Australian Prime Minister Julia Gillard said Sunday she was “very confident” of surviving a leadership challenge from Kevin Rudd — the man she deposed — calling on Labor to unite whatever the outcome.
Rudd, ousted as prime minister in a shock June 2010 party-room coup, will face Gillard in a secret Labor ballot for the leadership Monday after dramatically resigning as foreign minister in a bid for the top job.
Gillard said she was “very confident of the strong support of my colleagues” and called on her centre-left ruling party to accept the decision and leave their divisions behind.
“I believe Labor, every one of us, will unite after Monday’s ballot. We will unite tomorrow and we will get our shoulders to the wheel delivering Labor’s programme and plans,” Gillard told reporters.

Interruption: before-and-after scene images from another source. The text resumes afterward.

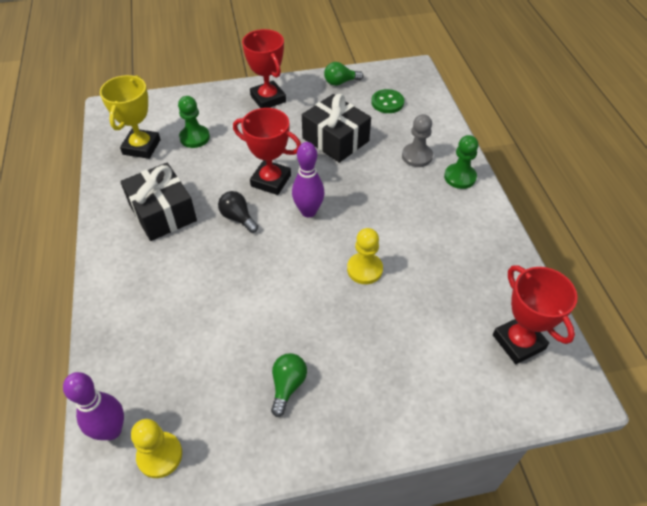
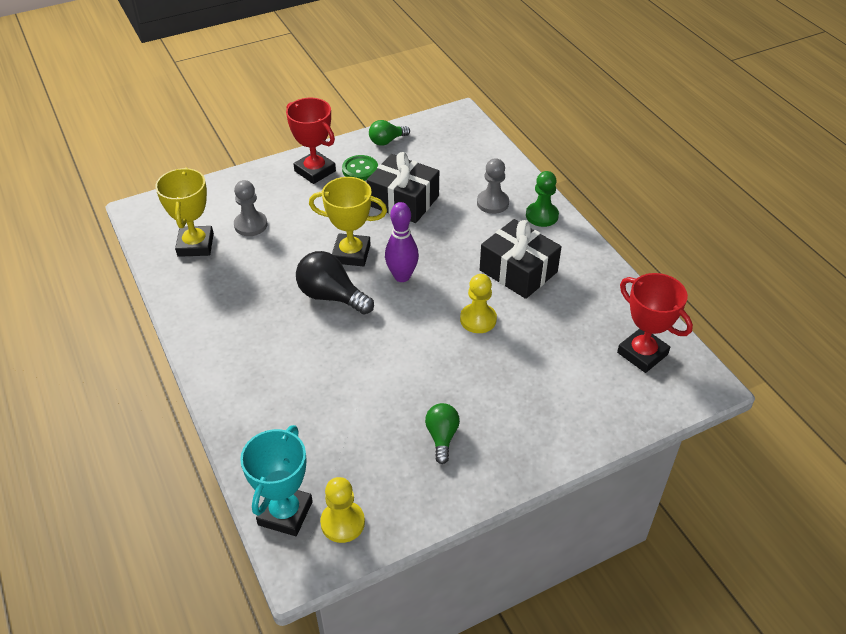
camera: 15 degrees left, 5 degrees down
(111, 430) = (285, 513): purple bowling pin -> turquoise trophy
(163, 212) = (249, 306): black gift -> black gift (518, 271)
(194, 137) = (251, 225): green pawn -> grey pawn
(238, 218) = (331, 296): black light bulb -> black light bulb, size x1.61
(271, 181) = (351, 254): red trophy -> yellow trophy
(387, 102) = (444, 154): green button -> green button (360, 169)

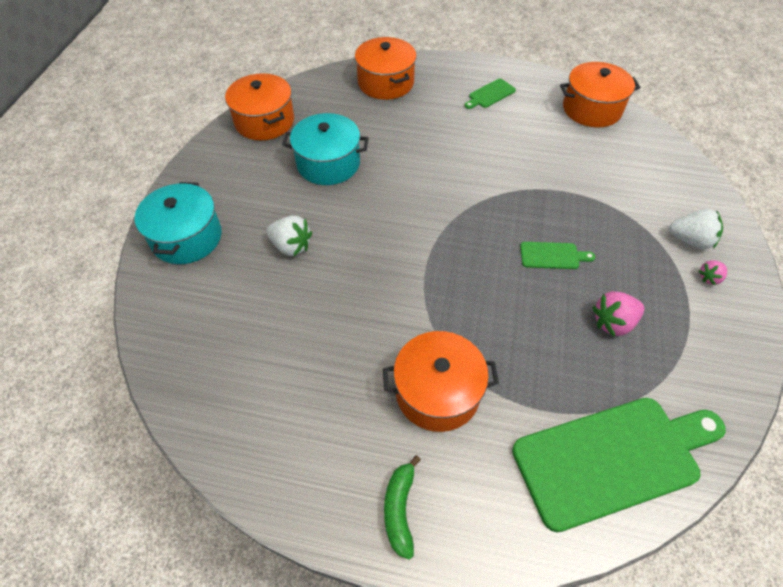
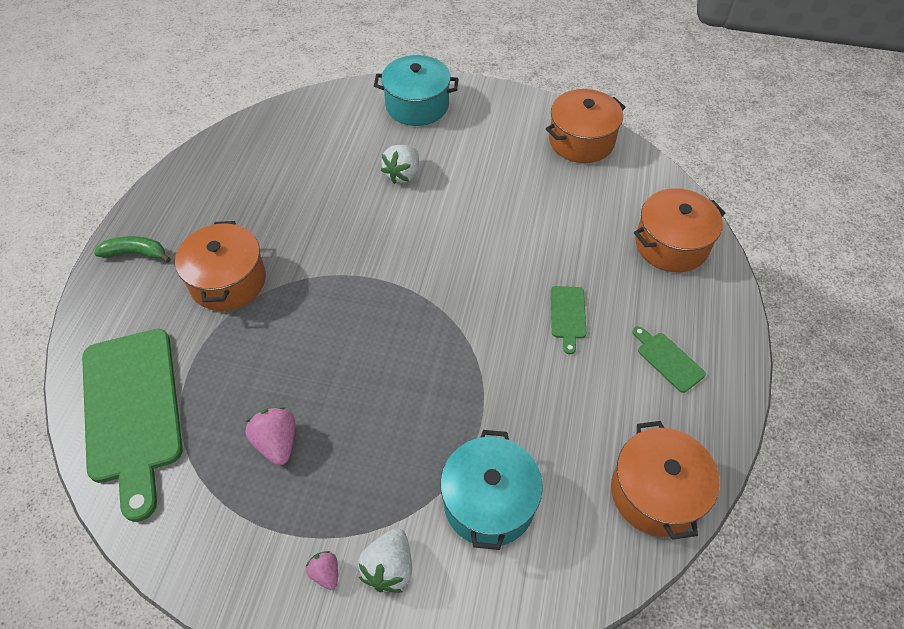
camera: 90 degrees right, 0 degrees up
(328, 163) = (518, 195): turquoise pot -> turquoise pot (489, 502)
(552, 256) = (375, 396): green cutting board -> green cutting board (568, 315)

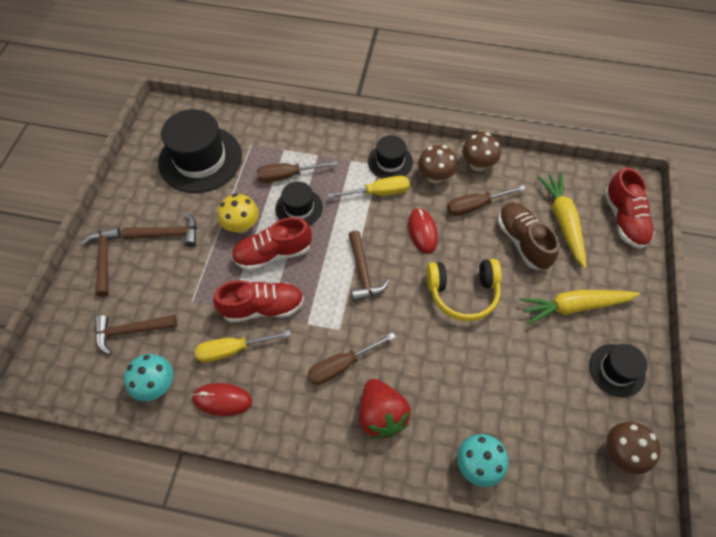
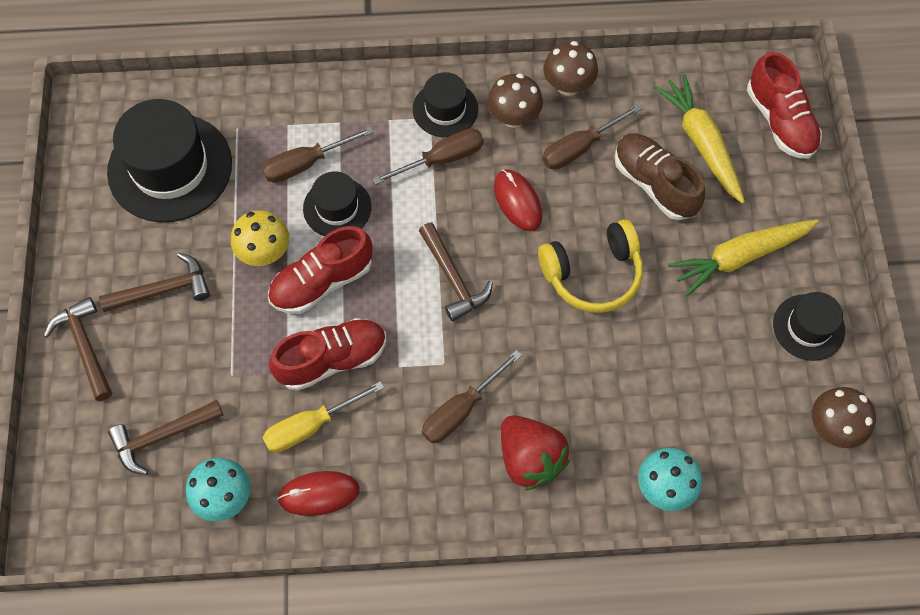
camera: 15 degrees left, 5 degrees up
(378, 192) = (442, 159): yellow screwdriver -> brown screwdriver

“The important thing is that tomorrow’s ballot ends this — there is a result and following that result everyone accepts it and unites and gets on with the job and I am absolutely confident that will happen.” Rudd came to power in a 2007 election landslide which ended more than a decade of conservative rule, but a series of policy mis-steps saw him lose the confidence of party chiefs and he was axed for the more pragmatic Gillard. Though he is widely expected to lose Monday’s run-off, with just 30-35 votes in the 103-member caucus, Rudd said he had the backing of a number of top cabinet ministers and urged his colleagues to remember his achievements.

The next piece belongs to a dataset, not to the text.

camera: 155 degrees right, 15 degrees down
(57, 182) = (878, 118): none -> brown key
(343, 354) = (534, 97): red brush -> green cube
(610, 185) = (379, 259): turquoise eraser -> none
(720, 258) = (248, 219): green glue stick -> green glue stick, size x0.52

He also pledged “unequivocal support” for Gillard were she to win the ballot. “If Julia is returned on Monday then she will have my unequivocal support between now and the next election, because we have interests way beyond individuals here,” Rudd told the Nine Network.
“This thing is bigger than all of us. If I get mowed down by a bus tomorrow — political or physical — the bottom line is this: the party and the government and the country is much bigger than me,” he added. Opposition leader Tony Abbott repeated his calls for the minority MPs who make up Labor’s fragile coalition government to withdraw their support and force an election.
Abbott would not confirm whether he was planning to bring a no-confidence motion in parliament, saying only: “I think for Australia’s sake this government should go.”
Monday’s vote caps a period of intense turmoil within Labor, brought to a head by Rudd’s dramatic resignation as foreign minister in Washington on Wednesday and his subsequent decision to contest the leadership.
Rudd said he had faced the unprecedented challenge of delivering big reforms on health, climate change and tax while steering Australia through the global financial crisis and grievances about his leadership were not raised with him.
“I was doing my absolute best to run the country and to bring us through the global recession, totally focused on that,” he said.
“None of my colleagues, in cabinet meetings or privately, ever said that (there were problems) to me.”
Treasurer Wayne Swan launched a scathing attack on Rudd this week as bitter in-fighting descended into open divisions within Labor, describing him as high-handed, autocratic and egotistical.
But Rudd said Swan “at no time… reflect(ed) any fundamental concern or any significant problem that would require me to change course, do something radically different in order to retain the position of prime minister.”
Gillard called Monday’s ballot hoping to douse leadership tensions which have simmered since Rudd, still hugely popular with voters, was dumped shortly before the 2010 national elections.